Change every occurrence of "Voorraad" to "Aanbod" in the lines below, leaving all other text unchanged, and omit the pictures from the answer.

Data supplied:
══════════

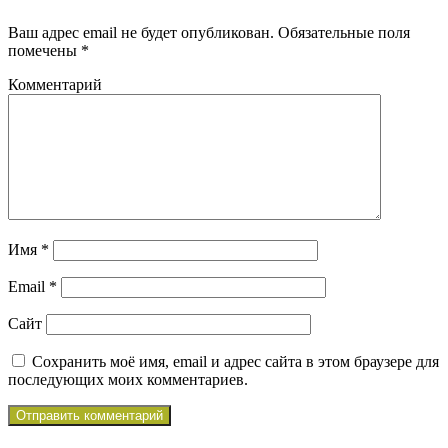
Ваш адрес email не будет опубликован.
Обязательные поля
помечены
*
Комментарий
Имя
*
Email
*
Сайт
Сохранить моё имя, email и адрес сайта в этом браузере для
последующих моих комментариев.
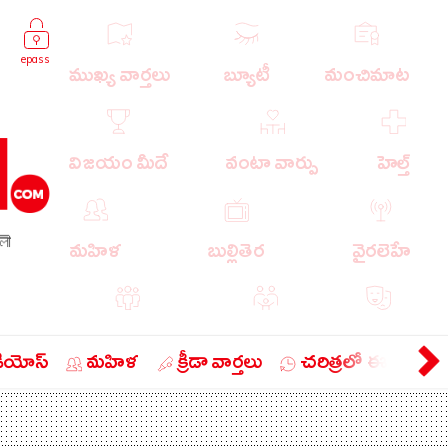
epass
ముఖ్య వార్తలు
బ్యూటీ
మంచిమాట
విజయం మీదే
వంటా వార్పు
హెల్త్
লী
మహిళ
బుల్లితెర
వైరలెహే
పాపులర్ వార్తలు
బుడుగు
వ్యంగ్యం
డియోస్
మహిళ
క్రీడా వార్తలు
చరిత్రలో ఈ రోజు
బిజినెస్
ఎడ్యుకేషన్
లైఫ్ స్టైల్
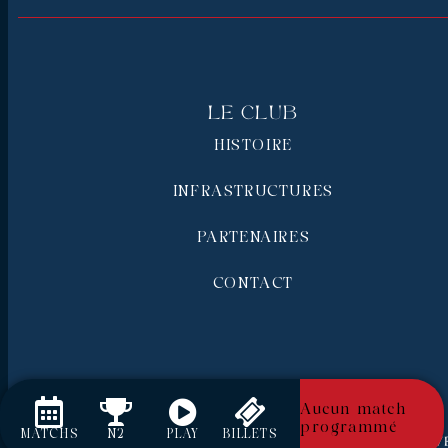
Le Club
HISTOIRE
INFRASTRUCTURES
PARTENAIRES
CONTACT
Aucun match
programmé
MATCHS
N2
PLAY
BILLETS
RC Pays de Grasse © 2026 - Tous droits réserv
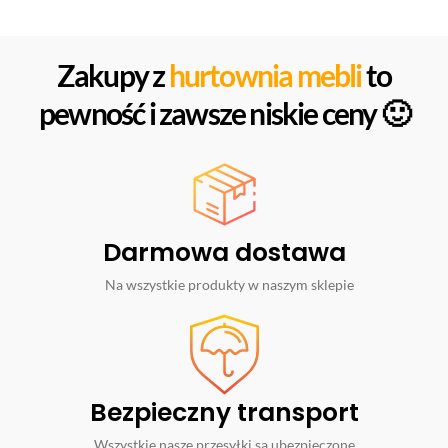
Zakupy z
hurtownia mebli
to
pewność i zawsze niskie ceny 🙂
Darmowa dostawa
Na wszystkie produkty w naszym sklepie
Bezpieczny transport
Wszystkie nasze przesyłki są ubezpieczone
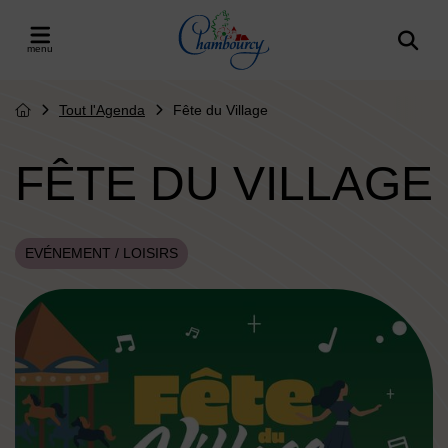
Menu de raccourcis
Retour à l'accueil
er le menu
Tout l'Agenda
Fête du Village
Page d'accueil du site
FÊTE DU VILLAGE
EVÉNEMENT / LOISIRS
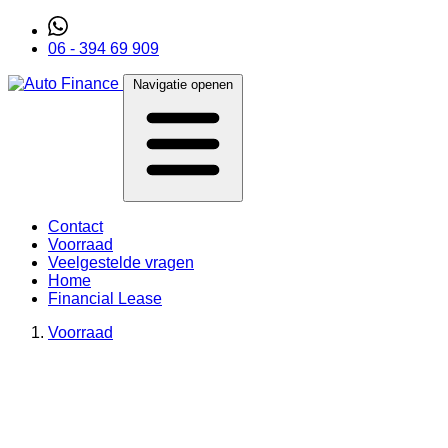
06 - 394 69 909
Navigatie openen
Contact
Voorraad
Veelgestelde vragen
Home
Financial Lease
Voorraad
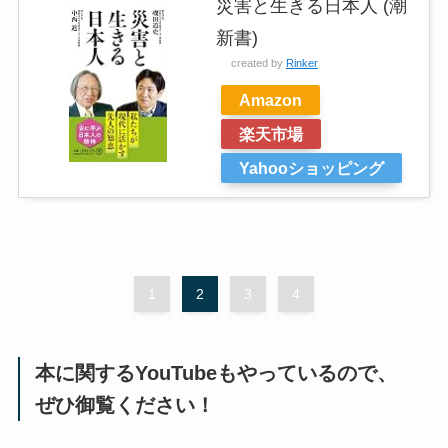
災害と生きる日本人 (潮
新書)
created by
Rinker
Amazon
楽天市場
Yahooショッピング
1
2
3
4
本に関するYouTubeもやっているので、
ぜひ御覧ください！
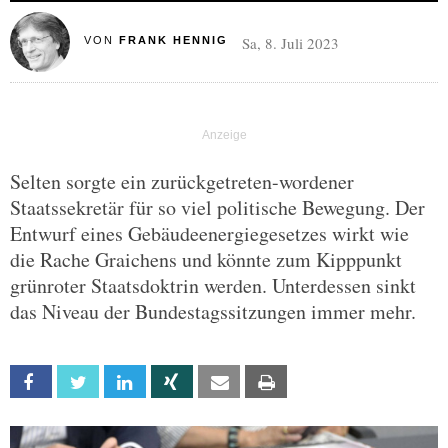
Sa, 8. Juli 2023
VON
FRANK HENNIG
Selten sorgte ein zurückgetreten-wordener
Staatssekretär für so viel politische Bewegung. Der
Entwurf eines Gebäudeenergiegesetzes wirkt wie
die Rache Graichens und könnte zum Kipppunkt
grünroter Staatsdoktrin werden. Unterdessen sinkt
das Niveau der Bundestagssitzungen immer mehr.
Facebook
Twitter
Linkedin
Xing
Email
Print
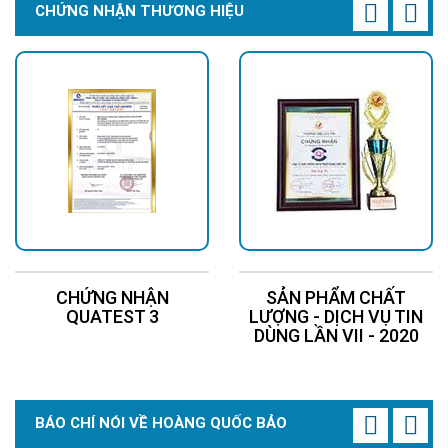
CHỨNG NHẬN THƯƠNG HIỆU
CHỨNG NHẬN
SẢN PHẨM CHẤT
QUATEST 3
LƯỢNG - DỊCH VỤ TIN
DÙNG LẦN VII - 2020
BÁO CHÍ NÓI VỀ HOÀNG QUỐC BẢO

══════════

Task output:
Ваш адрес email не будет опубликован.
Обязательные поля
помечены
*
Комментарий
Имя
*
Email
*
Сайт
Сохранить моё имя, email и адрес сайта в этом браузере для
последующих моих комментариев.
epass
ముఖ్య వార్తలు
బ్యూటీ
మంచిమాట
విజయం మీదే
వంటా వార్పు
హెల్త్
লী
మహిళ
బుల్లితెర
వైరలెహే
పాపులర్ వార్తలు
బుడుగు
వ్యంగ్యం
డియోస్
మహిళ
క్రీడా వార్తలు
చరిత్రలో ఈ రోజు
బిజినెస్
ఎడ్యుకేషన్
లైఫ్ స్టైల్
Le Club
HISTOIRE
INFRASTRUCTURES
PARTENAIRES
CONTACT
Aucun match
programmé
MATCHS
N2
PLAY
BILLETS
RC Pays de Grasse © 2026 - Tous droits réserv
Zakupy z
hurtownia mebli
to
pewność i zawsze niskie ceny 🙂
Darmowa dostawa
Na wszystkie produkty w naszym sklepie
Bezpieczny transport
Wszystkie nasze przesyłki są ubezpieczone
Menu de raccourcis
Retour à l'accueil
er le menu
Tout l'Agenda
Fête du Village
Page d'accueil du site
FÊTE DU VILLAGE
EVÉNEMENT / LOISIRS
06 - 394 69 909
Navigatie openen
Contact
Aanbod
Veelgestelde vragen
Home
Financial Lease
Aanbod
災害と生きる日本人 (潮
新書)
created by
Rinker
Amazon
楽天市場
Yahooショッピング
1
2
3
4
本に関するYouTubeもやっているので、
ぜひ御覧ください！
Sa, 8. Juli 2023
VON
FRANK HENNIG
Selten sorgte ein zurückgetreten-wordener
Staatssekretär für so viel politische Bewegung. Der
Entwurf eines Gebäudeenergiegesetzes wirkt wie
die Rache Graichens und könnte zum Kipppunkt
grünroter Staatsdoktrin werden. Unterdessen sinkt
das Niveau der Bundestagssitzungen immer mehr.
Facebook
Twitter
Linkedin
Xing
Email
Print
CHỨNG NHẬN THƯƠNG HIỆU
CHỨNG NHẬN
SẢN PHẨM CHẤT
QUATEST 3
LƯỢNG - DỊCH VỤ TIN
DÙNG LẦN VII - 2020
BÁO CHÍ NÓI VỀ HOÀNG QUỐC BẢO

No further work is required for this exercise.